Set down, character for character, everything in the records below from the line holding "A Snapshot of Canadian Actions 2015 26" down to the line holding "Introduction", and no other line.

----

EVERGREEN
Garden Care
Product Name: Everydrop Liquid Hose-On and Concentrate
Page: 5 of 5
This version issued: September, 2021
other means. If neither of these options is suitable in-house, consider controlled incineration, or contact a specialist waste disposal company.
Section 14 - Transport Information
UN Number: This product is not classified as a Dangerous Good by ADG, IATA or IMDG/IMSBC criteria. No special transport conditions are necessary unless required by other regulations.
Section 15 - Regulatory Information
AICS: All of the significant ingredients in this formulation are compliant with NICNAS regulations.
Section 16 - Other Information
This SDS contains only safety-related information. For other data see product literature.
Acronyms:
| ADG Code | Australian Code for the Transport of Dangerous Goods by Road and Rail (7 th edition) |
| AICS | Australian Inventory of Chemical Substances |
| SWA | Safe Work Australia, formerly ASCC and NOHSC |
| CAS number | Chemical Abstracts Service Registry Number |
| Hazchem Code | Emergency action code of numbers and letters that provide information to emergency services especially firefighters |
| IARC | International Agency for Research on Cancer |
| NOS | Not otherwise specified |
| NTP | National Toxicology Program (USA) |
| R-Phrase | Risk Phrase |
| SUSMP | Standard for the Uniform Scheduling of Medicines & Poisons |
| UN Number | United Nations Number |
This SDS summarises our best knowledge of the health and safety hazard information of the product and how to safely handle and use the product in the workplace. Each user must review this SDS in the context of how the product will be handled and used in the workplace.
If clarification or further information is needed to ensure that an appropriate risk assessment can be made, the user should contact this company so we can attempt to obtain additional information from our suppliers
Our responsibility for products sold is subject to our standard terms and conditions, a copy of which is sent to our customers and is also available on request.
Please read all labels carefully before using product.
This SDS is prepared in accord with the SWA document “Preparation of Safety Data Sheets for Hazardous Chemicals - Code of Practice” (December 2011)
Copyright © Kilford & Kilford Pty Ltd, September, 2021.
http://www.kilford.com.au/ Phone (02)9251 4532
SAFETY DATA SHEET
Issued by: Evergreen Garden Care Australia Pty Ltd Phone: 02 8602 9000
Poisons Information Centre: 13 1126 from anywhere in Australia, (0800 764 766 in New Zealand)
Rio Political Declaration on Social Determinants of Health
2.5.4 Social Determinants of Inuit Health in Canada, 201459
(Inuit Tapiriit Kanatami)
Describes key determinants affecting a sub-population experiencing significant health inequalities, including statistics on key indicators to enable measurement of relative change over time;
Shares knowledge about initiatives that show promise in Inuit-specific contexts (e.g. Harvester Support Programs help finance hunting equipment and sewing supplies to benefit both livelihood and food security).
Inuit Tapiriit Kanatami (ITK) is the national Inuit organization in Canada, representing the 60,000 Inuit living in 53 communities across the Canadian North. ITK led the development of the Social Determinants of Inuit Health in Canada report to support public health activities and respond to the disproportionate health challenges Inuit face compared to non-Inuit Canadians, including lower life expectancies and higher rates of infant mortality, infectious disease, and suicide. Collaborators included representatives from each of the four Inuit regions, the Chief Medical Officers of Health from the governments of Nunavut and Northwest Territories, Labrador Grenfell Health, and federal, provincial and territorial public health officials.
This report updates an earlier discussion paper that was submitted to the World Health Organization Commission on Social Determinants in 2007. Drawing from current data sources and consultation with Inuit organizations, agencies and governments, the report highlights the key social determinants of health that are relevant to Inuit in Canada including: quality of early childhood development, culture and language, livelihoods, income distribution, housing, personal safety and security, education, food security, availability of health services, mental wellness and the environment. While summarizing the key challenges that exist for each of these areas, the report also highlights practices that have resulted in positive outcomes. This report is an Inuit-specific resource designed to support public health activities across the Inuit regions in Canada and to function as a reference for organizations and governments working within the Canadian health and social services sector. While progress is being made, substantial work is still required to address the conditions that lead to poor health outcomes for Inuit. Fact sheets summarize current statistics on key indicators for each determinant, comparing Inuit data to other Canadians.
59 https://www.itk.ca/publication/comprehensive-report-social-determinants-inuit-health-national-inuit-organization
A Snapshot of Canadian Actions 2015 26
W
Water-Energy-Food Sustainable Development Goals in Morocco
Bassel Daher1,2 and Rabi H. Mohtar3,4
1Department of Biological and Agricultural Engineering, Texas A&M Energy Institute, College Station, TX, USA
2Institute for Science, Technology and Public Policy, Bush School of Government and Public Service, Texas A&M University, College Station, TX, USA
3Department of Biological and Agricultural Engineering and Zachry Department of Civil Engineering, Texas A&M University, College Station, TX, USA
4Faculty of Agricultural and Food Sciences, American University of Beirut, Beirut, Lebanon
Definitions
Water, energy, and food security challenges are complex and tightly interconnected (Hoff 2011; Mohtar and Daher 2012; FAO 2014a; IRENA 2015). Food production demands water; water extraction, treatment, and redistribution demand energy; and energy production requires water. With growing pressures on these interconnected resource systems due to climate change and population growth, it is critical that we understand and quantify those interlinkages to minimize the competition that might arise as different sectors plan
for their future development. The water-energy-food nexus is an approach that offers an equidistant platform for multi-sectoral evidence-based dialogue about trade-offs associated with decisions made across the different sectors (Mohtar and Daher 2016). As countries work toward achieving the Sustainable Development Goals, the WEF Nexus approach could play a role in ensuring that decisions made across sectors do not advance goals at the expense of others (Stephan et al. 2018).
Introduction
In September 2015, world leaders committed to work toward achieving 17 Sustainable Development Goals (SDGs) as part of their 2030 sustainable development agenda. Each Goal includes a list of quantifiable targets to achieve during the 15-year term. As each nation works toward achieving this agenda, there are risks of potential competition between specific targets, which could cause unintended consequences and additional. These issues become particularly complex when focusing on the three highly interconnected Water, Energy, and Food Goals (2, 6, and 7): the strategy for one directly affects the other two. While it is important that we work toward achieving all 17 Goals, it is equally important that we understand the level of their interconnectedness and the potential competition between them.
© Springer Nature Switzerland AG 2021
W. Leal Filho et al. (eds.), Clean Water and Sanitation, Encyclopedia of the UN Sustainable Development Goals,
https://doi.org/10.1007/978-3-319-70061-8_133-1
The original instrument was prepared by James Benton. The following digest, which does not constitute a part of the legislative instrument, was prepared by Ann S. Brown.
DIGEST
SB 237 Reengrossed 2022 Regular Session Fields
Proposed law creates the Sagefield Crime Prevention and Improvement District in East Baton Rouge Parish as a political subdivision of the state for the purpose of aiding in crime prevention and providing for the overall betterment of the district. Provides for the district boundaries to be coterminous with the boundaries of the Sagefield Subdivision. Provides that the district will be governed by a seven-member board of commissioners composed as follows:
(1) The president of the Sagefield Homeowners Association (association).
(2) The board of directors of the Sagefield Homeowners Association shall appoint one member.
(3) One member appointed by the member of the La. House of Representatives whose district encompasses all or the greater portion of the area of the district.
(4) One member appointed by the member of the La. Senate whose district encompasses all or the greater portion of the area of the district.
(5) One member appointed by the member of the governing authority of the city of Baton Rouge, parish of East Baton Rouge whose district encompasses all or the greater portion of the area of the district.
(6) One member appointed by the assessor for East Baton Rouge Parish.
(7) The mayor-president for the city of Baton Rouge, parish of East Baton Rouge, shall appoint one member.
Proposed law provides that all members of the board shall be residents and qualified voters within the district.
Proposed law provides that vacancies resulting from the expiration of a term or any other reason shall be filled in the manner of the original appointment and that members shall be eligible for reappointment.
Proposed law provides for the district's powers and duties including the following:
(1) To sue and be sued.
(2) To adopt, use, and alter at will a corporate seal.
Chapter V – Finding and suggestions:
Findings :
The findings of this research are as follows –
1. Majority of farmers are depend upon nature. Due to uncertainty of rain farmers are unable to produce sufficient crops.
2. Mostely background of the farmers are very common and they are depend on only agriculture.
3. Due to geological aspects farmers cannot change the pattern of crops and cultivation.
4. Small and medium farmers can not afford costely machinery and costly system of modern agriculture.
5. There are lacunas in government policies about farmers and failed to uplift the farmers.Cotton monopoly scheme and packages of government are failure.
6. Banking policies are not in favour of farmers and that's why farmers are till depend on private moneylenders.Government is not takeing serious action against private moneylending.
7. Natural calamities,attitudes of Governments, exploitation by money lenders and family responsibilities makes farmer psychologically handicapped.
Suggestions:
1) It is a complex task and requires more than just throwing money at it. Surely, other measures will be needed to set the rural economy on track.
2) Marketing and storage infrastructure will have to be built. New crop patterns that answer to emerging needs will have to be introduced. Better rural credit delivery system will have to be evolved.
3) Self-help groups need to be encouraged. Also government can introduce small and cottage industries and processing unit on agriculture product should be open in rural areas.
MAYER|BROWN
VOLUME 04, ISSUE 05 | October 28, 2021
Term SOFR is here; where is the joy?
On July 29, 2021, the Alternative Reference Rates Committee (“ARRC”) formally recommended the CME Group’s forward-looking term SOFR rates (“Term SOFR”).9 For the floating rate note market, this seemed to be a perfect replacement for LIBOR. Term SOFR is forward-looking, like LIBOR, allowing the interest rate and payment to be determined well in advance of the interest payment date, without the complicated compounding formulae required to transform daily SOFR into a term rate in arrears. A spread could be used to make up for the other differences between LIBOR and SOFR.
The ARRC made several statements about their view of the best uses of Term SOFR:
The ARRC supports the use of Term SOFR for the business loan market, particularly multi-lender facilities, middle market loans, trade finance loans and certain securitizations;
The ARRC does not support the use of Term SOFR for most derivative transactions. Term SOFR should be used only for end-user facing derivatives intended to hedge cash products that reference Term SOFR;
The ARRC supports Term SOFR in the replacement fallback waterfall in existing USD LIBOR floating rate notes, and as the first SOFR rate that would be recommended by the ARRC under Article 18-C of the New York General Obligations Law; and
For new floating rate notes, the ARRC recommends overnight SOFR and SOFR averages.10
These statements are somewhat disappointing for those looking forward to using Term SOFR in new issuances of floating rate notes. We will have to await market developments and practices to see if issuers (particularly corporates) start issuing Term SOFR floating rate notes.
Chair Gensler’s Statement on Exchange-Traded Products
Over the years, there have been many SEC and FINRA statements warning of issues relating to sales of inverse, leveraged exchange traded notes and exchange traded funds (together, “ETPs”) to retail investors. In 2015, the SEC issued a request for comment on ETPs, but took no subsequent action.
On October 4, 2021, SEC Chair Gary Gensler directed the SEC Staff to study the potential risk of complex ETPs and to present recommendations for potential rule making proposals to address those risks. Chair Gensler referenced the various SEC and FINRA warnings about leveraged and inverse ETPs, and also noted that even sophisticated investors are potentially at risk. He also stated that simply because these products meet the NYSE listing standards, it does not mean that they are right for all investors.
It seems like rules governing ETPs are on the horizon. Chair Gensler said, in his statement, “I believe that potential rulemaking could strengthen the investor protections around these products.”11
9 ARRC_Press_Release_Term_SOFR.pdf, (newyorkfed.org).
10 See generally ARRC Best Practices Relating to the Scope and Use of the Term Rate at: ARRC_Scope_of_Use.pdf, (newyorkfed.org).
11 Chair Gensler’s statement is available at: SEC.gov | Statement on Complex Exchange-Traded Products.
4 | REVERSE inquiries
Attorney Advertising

----

▶ **Exercise response**:
A Snapshot of Canadian Actions 2015 26
W
Water-Energy-Food Sustainable Development Goals in Morocco
Bassel Daher1,2 and Rabi H. Mohtar3,4
1Department of Biological and Agricultural Engineering, Texas A&M Energy Institute, College Station, TX, USA
2Institute for Science, Technology and Public Policy, Bush School of Government and Public Service, Texas A&M University, College Station, TX, USA
3Department of Biological and Agricultural Engineering and Zachry Department of Civil Engineering, Texas A&M University, College Station, TX, USA
4Faculty of Agricultural and Food Sciences, American University of Beirut, Beirut, Lebanon
Definitions
Water, energy, and food security challenges are complex and tightly interconnected (Hoff 2011; Mohtar and Daher 2012; FAO 2014a; IRENA 2015). Food production demands water; water extraction, treatment, and redistribution demand energy; and energy production requires water. With growing pressures on these interconnected resource systems due to climate change and population growth, it is critical that we understand and quantify those interlinkages to minimize the competition that might arise as different sectors plan
for their future development. The water-energy-food nexus is an approach that offers an equidistant platform for multi-sectoral evidence-based dialogue about trade-offs associated with decisions made across the different sectors (Mohtar and Daher 2016). As countries work toward achieving the Sustainable Development Goals, the WEF Nexus approach could play a role in ensuring that decisions made across sectors do not advance goals at the expense of others (Stephan et al. 2018).
Introduction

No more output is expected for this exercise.